§ **GIVEN REQUEST**: Retype every line of the listing below without any changes, and leave the pictures out of your copy.

§ **PROVIDED INFORMATION**:
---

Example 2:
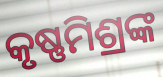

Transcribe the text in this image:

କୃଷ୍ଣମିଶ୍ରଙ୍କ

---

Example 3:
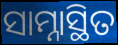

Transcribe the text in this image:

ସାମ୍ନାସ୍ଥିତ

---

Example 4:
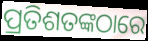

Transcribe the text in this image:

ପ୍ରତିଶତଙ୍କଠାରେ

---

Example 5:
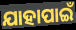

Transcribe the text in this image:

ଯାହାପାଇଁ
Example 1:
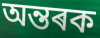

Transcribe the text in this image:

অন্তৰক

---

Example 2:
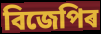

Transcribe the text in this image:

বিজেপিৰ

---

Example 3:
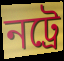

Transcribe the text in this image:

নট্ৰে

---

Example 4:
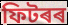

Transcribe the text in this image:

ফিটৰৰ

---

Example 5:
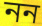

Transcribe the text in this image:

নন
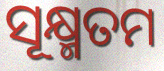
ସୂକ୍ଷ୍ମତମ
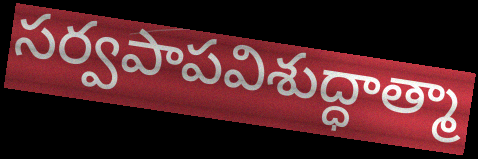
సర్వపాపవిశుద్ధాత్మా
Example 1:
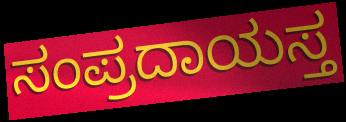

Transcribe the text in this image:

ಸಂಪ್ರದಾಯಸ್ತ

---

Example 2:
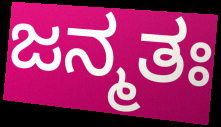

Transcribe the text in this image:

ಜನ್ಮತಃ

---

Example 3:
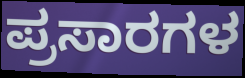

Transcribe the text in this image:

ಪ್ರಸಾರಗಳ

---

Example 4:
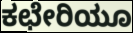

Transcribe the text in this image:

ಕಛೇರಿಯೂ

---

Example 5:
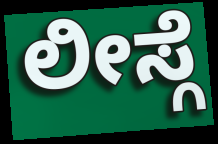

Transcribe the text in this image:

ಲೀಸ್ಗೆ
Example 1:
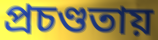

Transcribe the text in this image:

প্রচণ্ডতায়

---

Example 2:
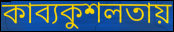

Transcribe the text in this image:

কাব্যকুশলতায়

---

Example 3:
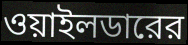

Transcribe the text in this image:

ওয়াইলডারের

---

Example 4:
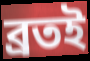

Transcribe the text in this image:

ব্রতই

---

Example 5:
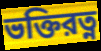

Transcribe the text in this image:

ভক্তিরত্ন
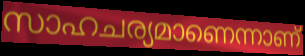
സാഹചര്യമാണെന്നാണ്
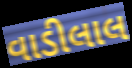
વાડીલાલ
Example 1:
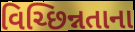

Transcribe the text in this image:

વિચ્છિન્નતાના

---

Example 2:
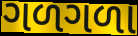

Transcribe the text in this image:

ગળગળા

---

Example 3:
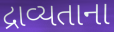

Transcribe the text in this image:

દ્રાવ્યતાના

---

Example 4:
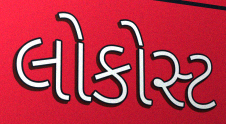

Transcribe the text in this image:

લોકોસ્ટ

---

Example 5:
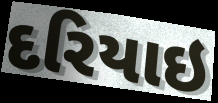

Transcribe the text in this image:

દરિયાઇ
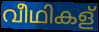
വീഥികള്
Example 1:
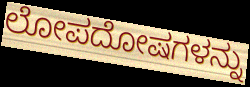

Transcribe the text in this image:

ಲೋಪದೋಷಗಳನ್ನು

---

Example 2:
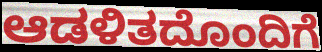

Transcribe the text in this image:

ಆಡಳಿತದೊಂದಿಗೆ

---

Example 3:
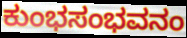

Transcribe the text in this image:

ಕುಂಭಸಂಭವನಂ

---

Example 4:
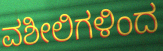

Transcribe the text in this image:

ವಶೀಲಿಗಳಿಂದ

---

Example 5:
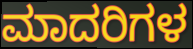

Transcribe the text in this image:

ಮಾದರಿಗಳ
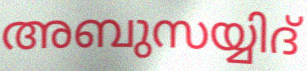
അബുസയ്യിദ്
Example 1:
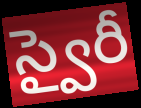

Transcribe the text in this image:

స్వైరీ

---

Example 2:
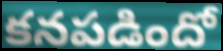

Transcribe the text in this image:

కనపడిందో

§ **REPLY TO THE EXERCISE**:
---

Example 2:

Transcribe the text in this image:

କୃଷ୍ଣମିଶ୍ରଙ୍କ

---

Example 3:

Transcribe the text in this image:

ସାମ୍ନାସ୍ଥିତ

---

Example 4:

Transcribe the text in this image:

ପ୍ରତିଶତଙ୍କଠାରେ

---

Example 5:

Transcribe the text in this image:

ଯାହାପାଇଁ
Example 1:

Transcribe the text in this image:

অন্তৰক

---

Example 2:

Transcribe the text in this image:

বিজেপিৰ

---

Example 3:

Transcribe the text in this image:

নট্ৰে

---

Example 4:

Transcribe the text in this image:

ফিটৰৰ

---

Example 5:

Transcribe the text in this image:

নন
ସୂକ୍ଷ୍ମତମ
సర్వపాపవిశుద్ధాత్మా
Example 1:

Transcribe the text in this image:

ಸಂಪ್ರದಾಯಸ್ತ

---

Example 2:

Transcribe the text in this image:

ಜನ್ಮತಃ

---

Example 3:

Transcribe the text in this image:

ಪ್ರಸಾರಗಳ

---

Example 4:

Transcribe the text in this image:

ಕಛೇರಿಯೂ

---

Example 5:

Transcribe the text in this image:

ಲೀಸ್ಗೆ
Example 1:

Transcribe the text in this image:

প্রচণ্ডতায়

---

Example 2:

Transcribe the text in this image:

কাব্যকুশলতায়

---

Example 3:

Transcribe the text in this image:

ওয়াইলডারের

---

Example 4:

Transcribe the text in this image:

ব্রতই

---

Example 5:

Transcribe the text in this image:

ভক্তিরত্ন
സാഹചര്യമാണെന്നാണ്
વાડીલાલ
Example 1:

Transcribe the text in this image:

વિચ્છિન્નતાના

---

Example 2:

Transcribe the text in this image:

ગળગળા

---

Example 3:

Transcribe the text in this image:

દ્રાવ્યતાના

---

Example 4:

Transcribe the text in this image:

લોકોસ્ટ

---

Example 5:

Transcribe the text in this image:

દરિયાઇ
വീഥികള്
Example 1:

Transcribe the text in this image:

ಲೋಪದೋಷಗಳನ್ನು

---

Example 2:

Transcribe the text in this image:

ಆಡಳಿತದೊಂದಿಗೆ

---

Example 3:

Transcribe the text in this image:

ಕುಂಭಸಂಭವನಂ

---

Example 4:

Transcribe the text in this image:

ವಶೀಲಿಗಳಿಂದ

---

Example 5:

Transcribe the text in this image:

ಮಾದರಿಗಳ
അബുസയ്യിദ്
Example 1:

Transcribe the text in this image:

స్వైరీ

---

Example 2:

Transcribe the text in this image:

కనపడిందో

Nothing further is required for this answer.